Waylock is a small screenlocker for Wayland compositors implementing
ext-session-lock-v1. The ext-session-lock-v1 protocol is significantly
more robust than previous client-side Wayland screen locking approaches.
Importantly, the screenlocker crashing does not cause the session to be
unlocked.
Install from your package manager
The main repository is on codeberg, which is where the issue tracker may be found and where contributions are accepted.
Read-only mirrors exist on sourcehut and github.
Note: If you are packaging waylock for distribution, see PACKAGING.md.
To compile waylock first ensure that you have the following dependencies installed:
- zig 0.16
- wayland
- wayland-protocols
- xkbcommon
- pam
- pkg-config
- scdoc (optional, but required for man page generation)

» Provided data
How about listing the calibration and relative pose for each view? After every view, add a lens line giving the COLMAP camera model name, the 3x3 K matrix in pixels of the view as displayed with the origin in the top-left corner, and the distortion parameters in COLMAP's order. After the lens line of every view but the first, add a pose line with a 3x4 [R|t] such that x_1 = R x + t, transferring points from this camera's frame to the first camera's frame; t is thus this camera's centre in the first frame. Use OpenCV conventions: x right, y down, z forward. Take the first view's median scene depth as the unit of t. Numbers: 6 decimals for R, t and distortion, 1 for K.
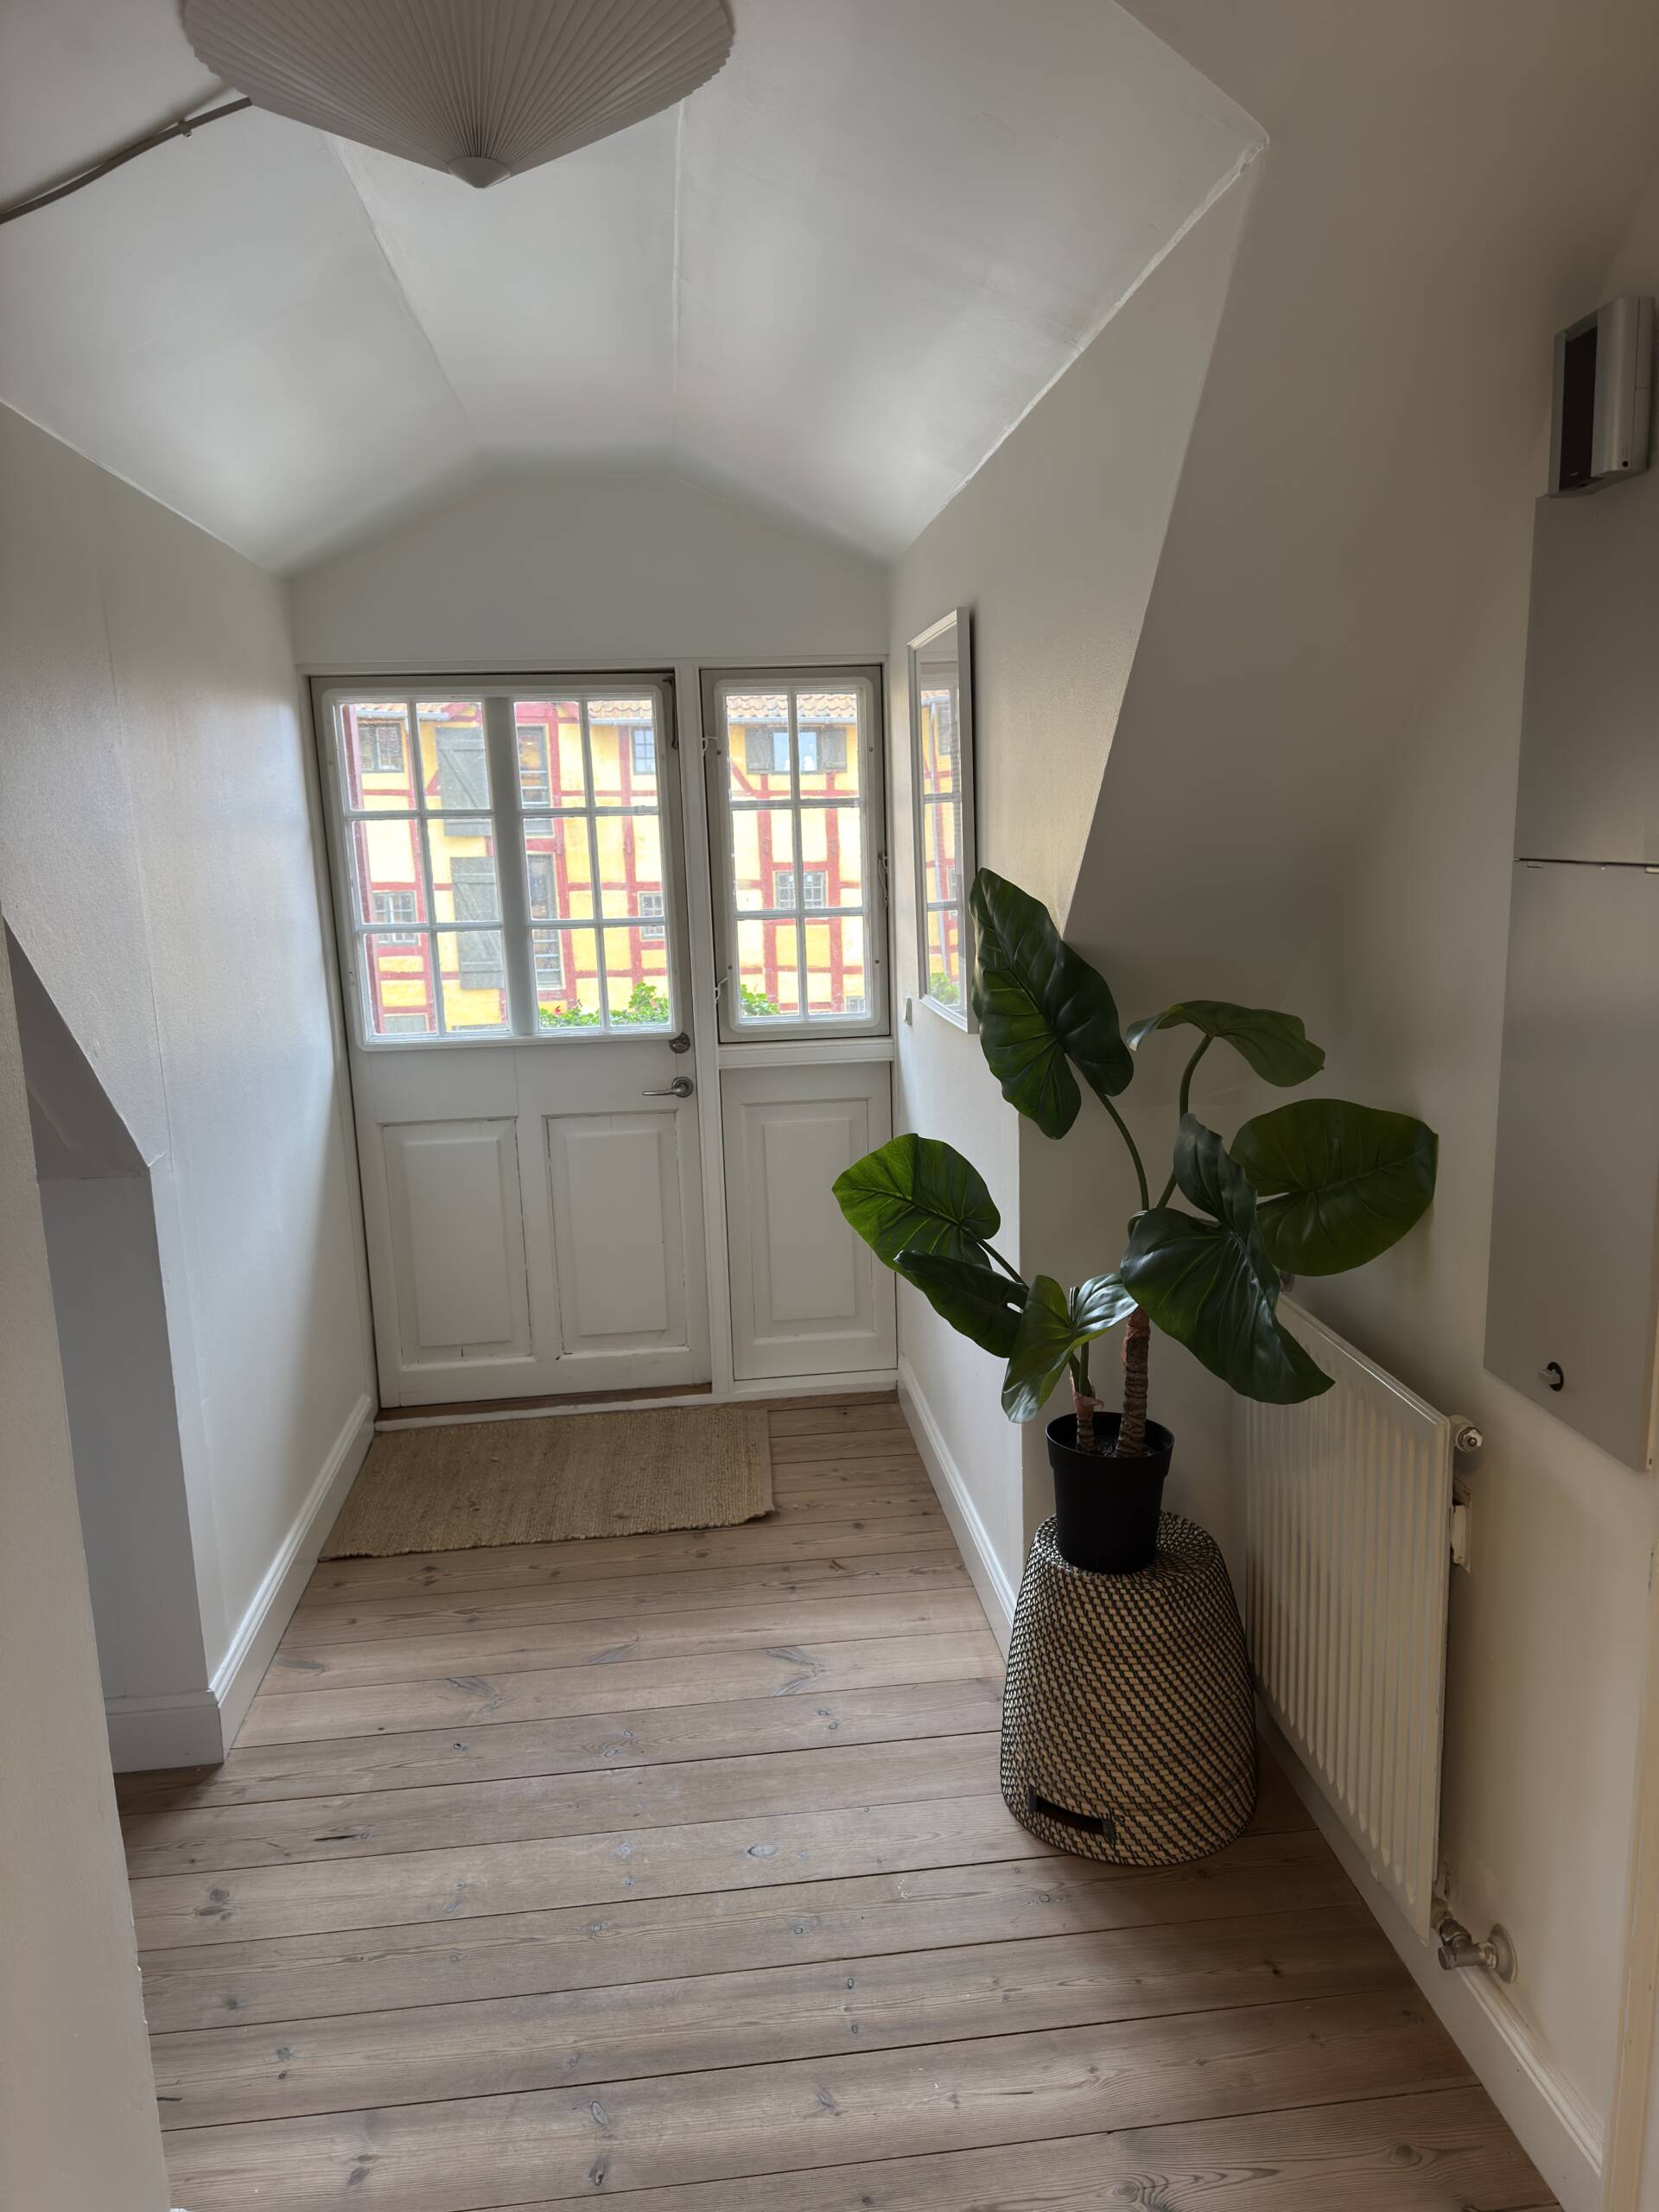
lens RADIAL K [[1539.2, 0, 829.5], [0, 1539.2, 1106.0], [0, 0, 1]] dist [0.051548, -0.000317]
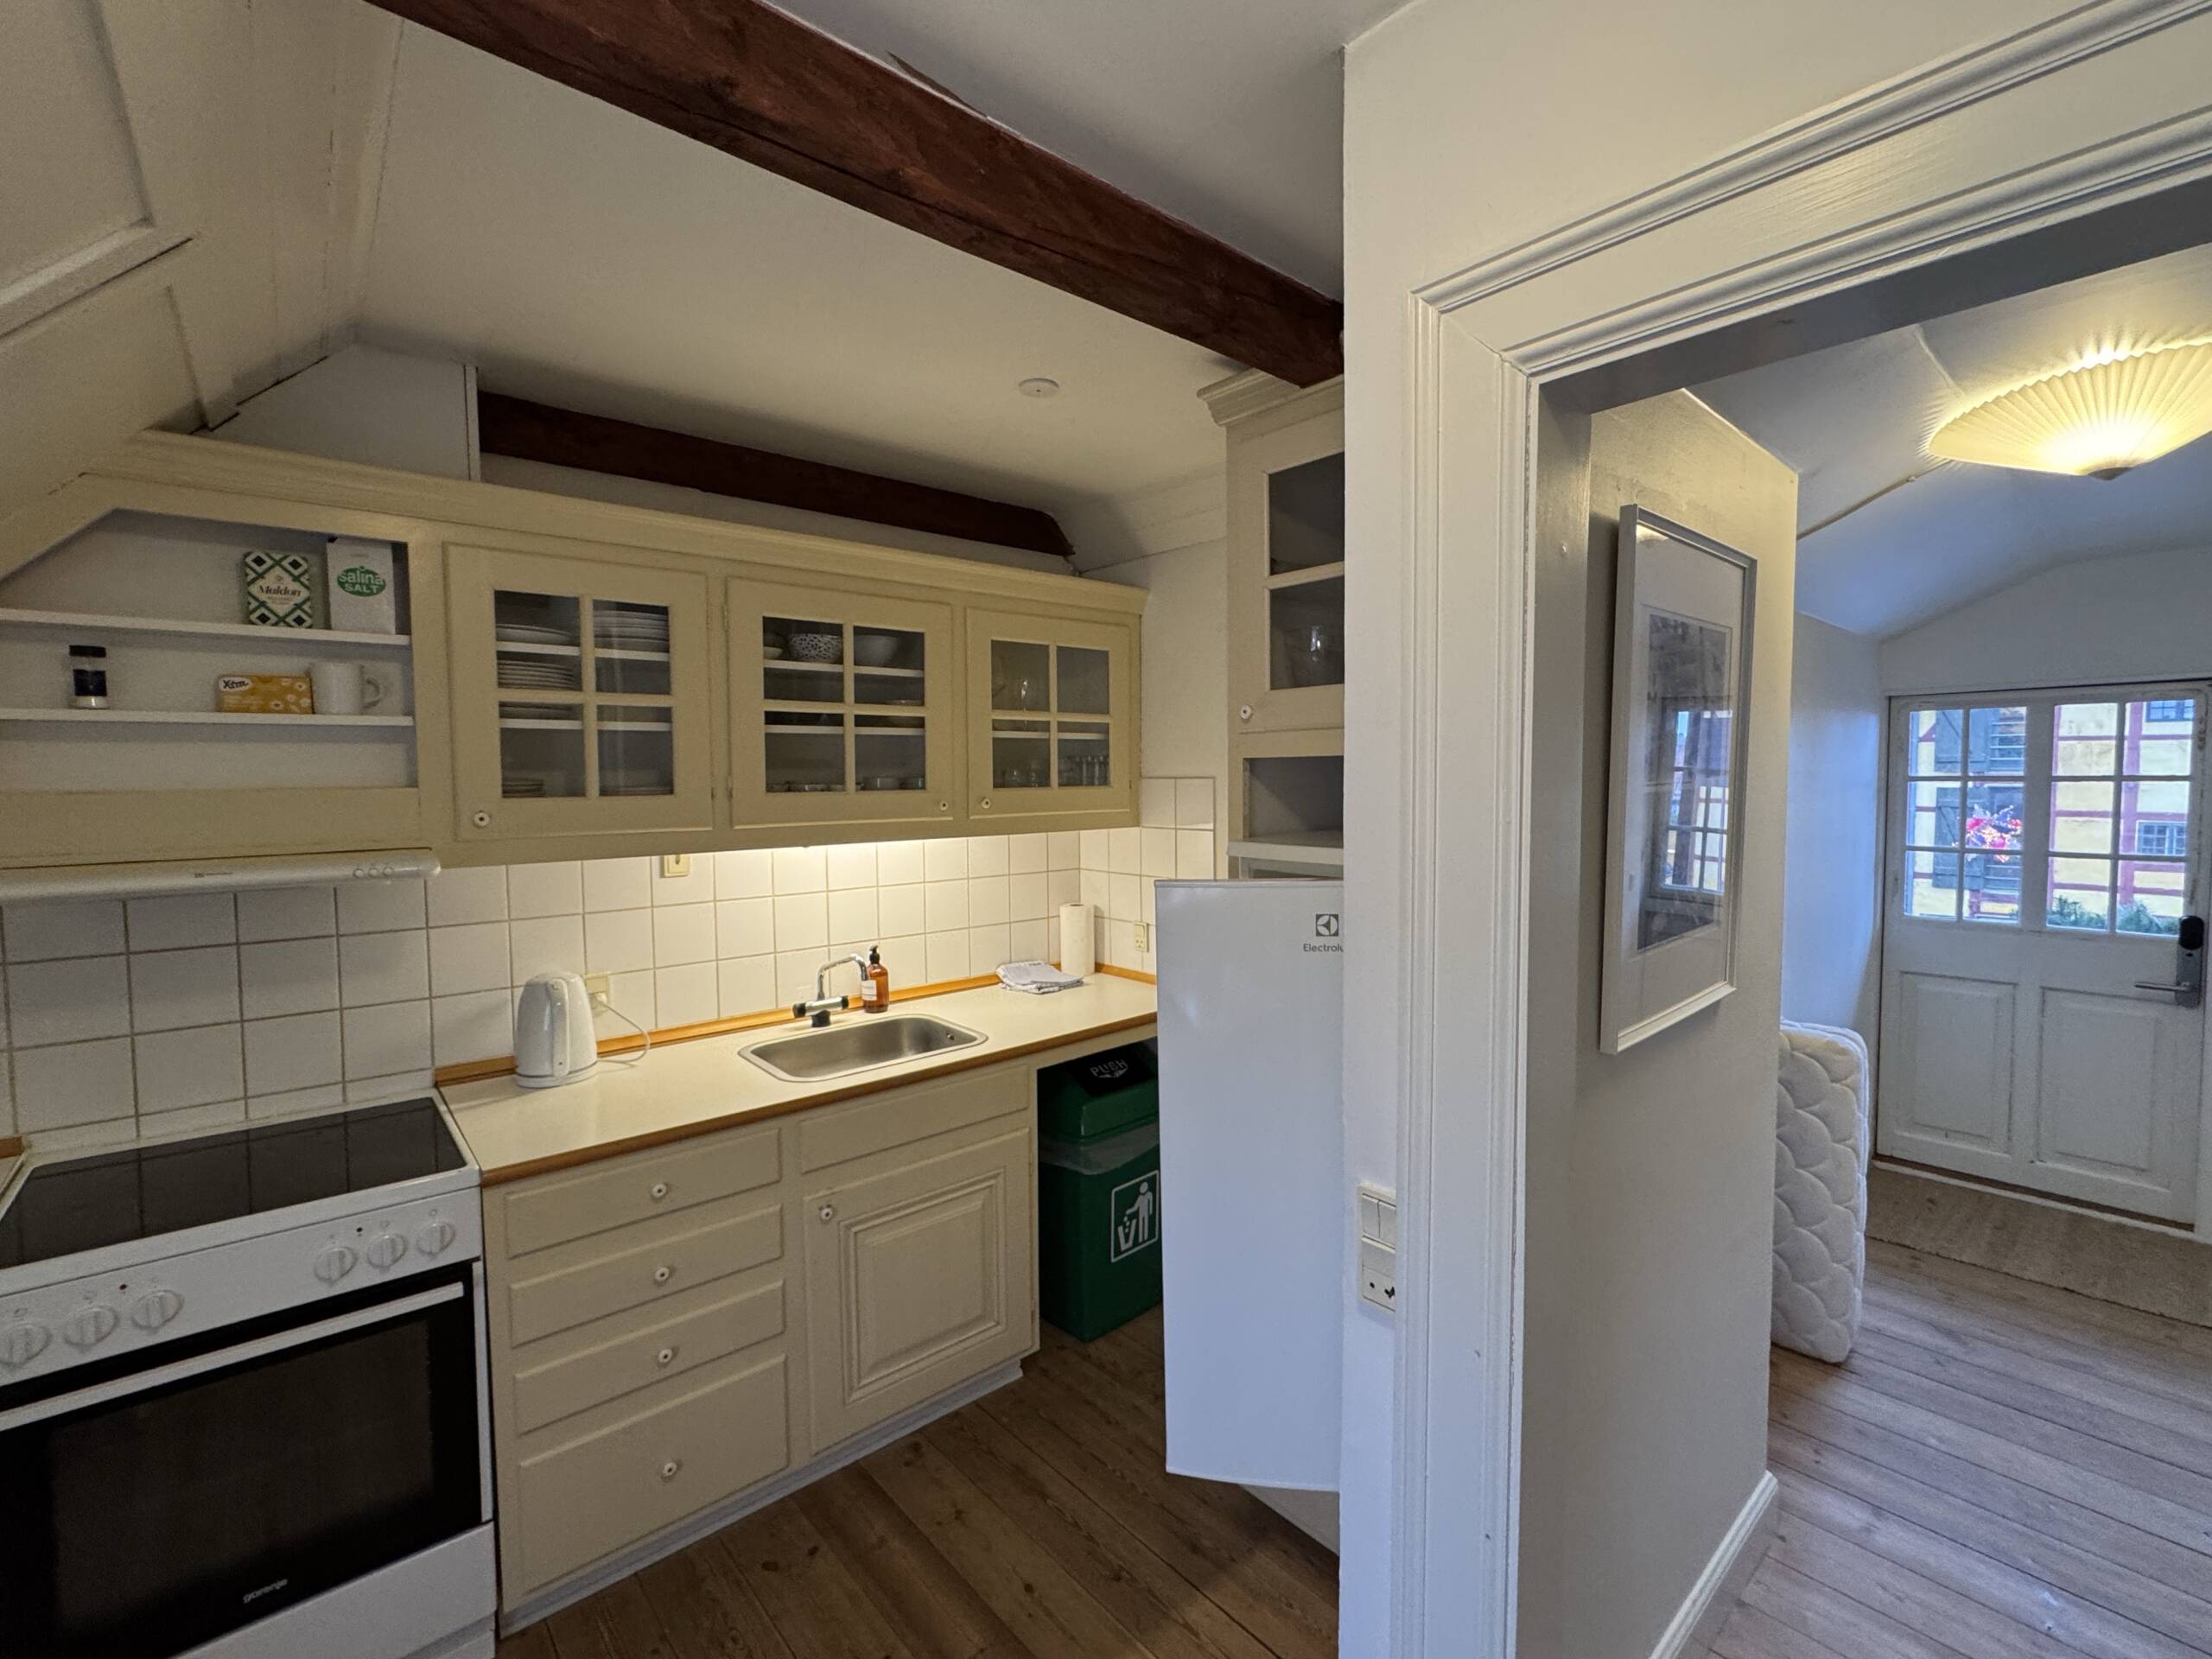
lens RADIAL K [[959.2, 0, 1095.9], [0, 959.2, 838.0], [0, 0, 1]] dist [0.000326, 0.000312]
pose [[0.573142, 0.085125, -0.815023, 0.024453], [-0.127163, 0.991781, 0.014162, -0.035446], [0.809530, 0.095524, 0.579256, -0.242931]]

» Work order A
In the Waylock text, what happens to the session if the screenlocker crashes?
» Work order B
From the Waylock text, extract the passage starting with "Install from your" and going on through "contributions are accepted.".
The lines that come before are not needed for this work.

» Written solution A
The session is not unlocked.

» Written solution B
Install from your package manager
The main repository is on codeberg, which is where the issue tracker may be found and where contributions are accepted.